Google is displaying shoppable results and sponsored ads for high-capacity drum magazines, even though it is against the company’s policy to advertise gun parts that enhance the functionality of a weapon. A Google search for “.223 100rd” (short for round), the same type of magazine used by the Dayton massacre shooter, displays sponsored results on the right side of the page, with more links leading to buyable products on the Shopping tab.
As noted by Pinboard developer Maciej Cegłowski’s tweets, Google’s algorithms also fail to block search results for other gun accessories. A search for “AR 15 mod” does not turn up any results, presumably because it has been delisted by a manual filter. But spelling out “fifteen” bring up pages of sponsored, shoppable products, eluding that same block. The Google advertisement policy strictly prohibits ads for any part or component of a gun other than those designed to increase its safety, such as gun trigger locks.
When reached for comment, Google did not explain how or why the ads managed to appear in search results.
“Our hearts go out to the victims of this terrible tragedy. We have strict policies that govern the kinds of ads we allow on our platform, and ads for guns or gun parts are a violation of those policies. When we find ads that violate our policies, we remove them.”
At the time of publish, the ads are still online.

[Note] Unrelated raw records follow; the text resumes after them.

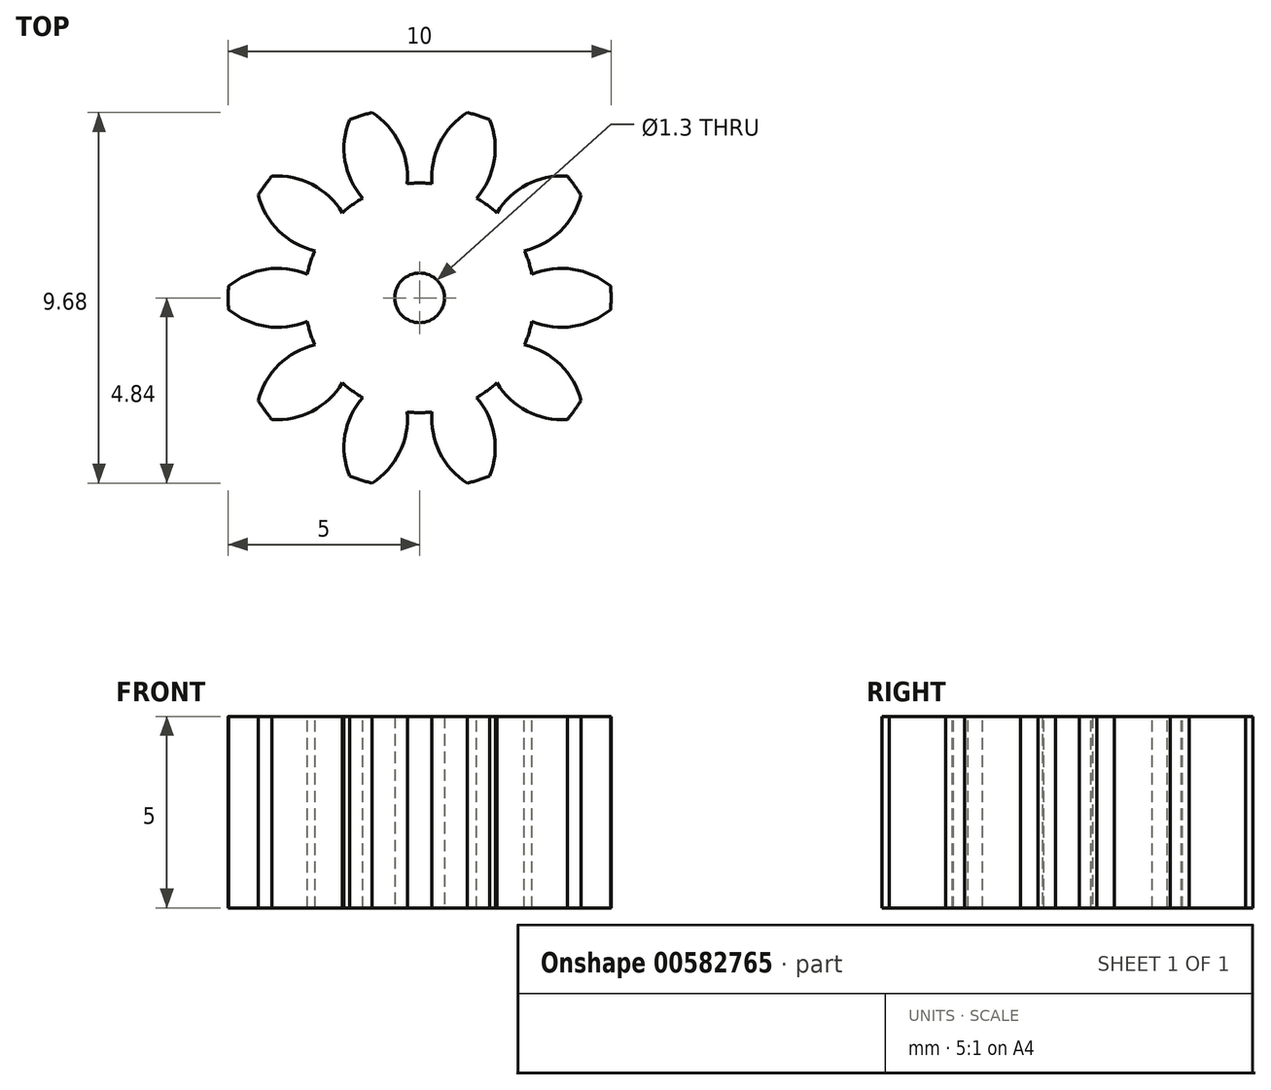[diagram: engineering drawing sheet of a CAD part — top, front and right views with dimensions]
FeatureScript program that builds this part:
annotation { "Feature Type Name" : "Feature", "Feature Type Description" : "" }
export const myFeature = defineFeature(function(context is Context, id is Id, definition is map)
    precondition{}
    {
        {
            var Q0;
            Q0=qCreatedBy(makeId("Top.planeOp"),FACE);
            var sketch = newSketch(context, id + "F0", { "sketchPlane" : qUnion([Q0])});
            skCircle(sketch, "E0", {"center": v(0, 0) * mm, "radius": 5 * mm});
            skCircle(sketch, "E1", {"center": v(0, 0) * mm, "radius": 0.65 * mm});
            skSolve(sketch);
        }
        {
            var Q0;
            Q0=makeQuery(id+"F0.imprint","IMPRINT",FACE,{"disambiguationData":[TD([[makeQuery(id+"F0.imprint","IMPRINT",EDGE,{"derivedFrom":sQuery(id+"F0.wireOp",EDGE,"E0")}),1.0]])]});
            extrude(context, id + "F1", {"entities" : qUnion([Q0]), "depth" : 5 * mm});
        }
        {
            var Q0;
            Q0=makeQuery(id+"F1.opExtrude","CAP_FACE",FACE,{"disambiguationData":[OSD([sQuery(id+"F0.wireOp",EDGE,"E0"),sQuery(id+"F0.wireOp",EDGE,"E1")])],"isStart":false});
            var sketch = newSketch(context, id + "F2", { "sketchPlane" : qUnion([Q0])});
            skCircle(sketch, "E2", {"center": v(0, 0) * mm, "radius": 3 * mm});
            skCircle(sketch, "E3", {"center": v(0, 0) * mm, "radius": 5 * mm});
            skArc(sketch, "E4", {"start": v(-0.32, 2.98) * mm, "mid": v(-0.53, 4.04) * mm, "end": v(-1.25, 4.84) * mm});
            skArc(sketch, "E5.MirrorCS", {"start": v(0.32, 2.98) * mm, "mid": v(0.53, 4.04) * mm, "end": v(1.25, 4.84) * mm});
            skSolve(sketch);
        }
        {
            var Q0;
            {var subQ0=sQuery(id+"F2.wireOp",EDGE,"E4");Q0=makeQuery(id+"F2.imprint","IMPRINT",FACE,{"disambiguationData":[TD([[makeQuery(id+"F2.imprint","IMPRINT",EDGE,{"derivedFrom":subQ0}),-1.0]])]});}
            extrude(context, id + "F3", {"entities" : qUnion([Q0]), "operationType" : NewBodyOperationType.REMOVE, "oppositeDirection" : true, "depth" : 25 * mm});
        }
        {
            var Q0;
            Q0=makeQuery(id+"F3.boolean.opBoolean","COPY",FACE,{"derivedFrom":makeQuery(id+"F3.opExtrude","SWEPT_FACE",FACE,{"disambiguationData":[OSD([sQuery(id+"F2.wireOp",EDGE,"E4")])]})});
            var Q1;
            Q1=makeQuery(id+"F3.boolean.opBoolean","COPY",FACE,{"derivedFrom":makeQuery(id+"F3.opExtrude","SWEPT_FACE",FACE,{"disambiguationData":[OSD([sQuery(id+"F2.wireOp",EDGE,"E2")])]})});
            var Q2;
            Q2=makeQuery(id+"F3.boolean.opBoolean","COPY",FACE,{"derivedFrom":makeQuery(id+"F3.opExtrude","SWEPT_FACE",FACE,{"disambiguationData":[OSD([sQuery(id+"F2.wireOp",EDGE,"E5.MirrorCS")])]})});
            var Q3;
            Q3=makeQuery(id+"F1.opExtrude","SWEPT_FACE",FACE,{"disambiguationData":[OSD([sQuery(id+"F0.wireOp",EDGE,"E0")])]});
            circularPattern(context, id + "F4", {"patternType" : PatternType.FACE, "faces" : qUnion([Q0, Q1, Q2]), "axis" : qUnion([Q3]), "angle" : 360 * degree, "instanceCount" : 10, "equalSpace" : true});
        }
    });
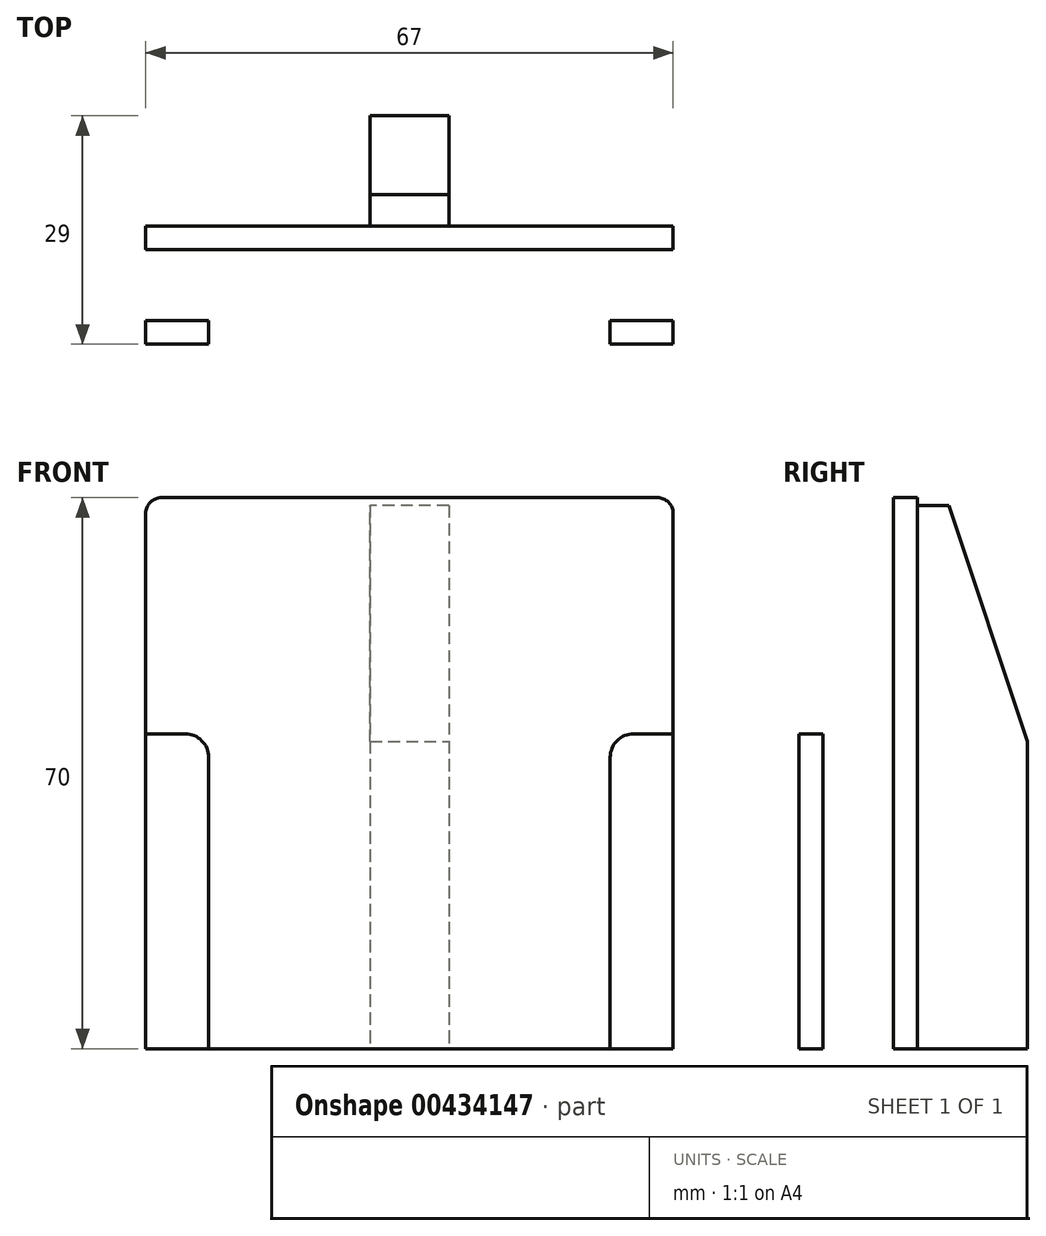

Cegłowski also notes that this is not the first time gun accessories have slipped through Google’s algorithms. Google previously displayed AR-15 bump stocks as buyable shopping results in February 2018, shortly after the school shooting in Parkland, Florida. At the time, the company admitted the ads were a mistake caused by “human error.” It then overcorrected by banning all results with or related to the word “gun,” including merchandise from music groups Guns N’ Roses and Sex Pistols and the anime Gundam.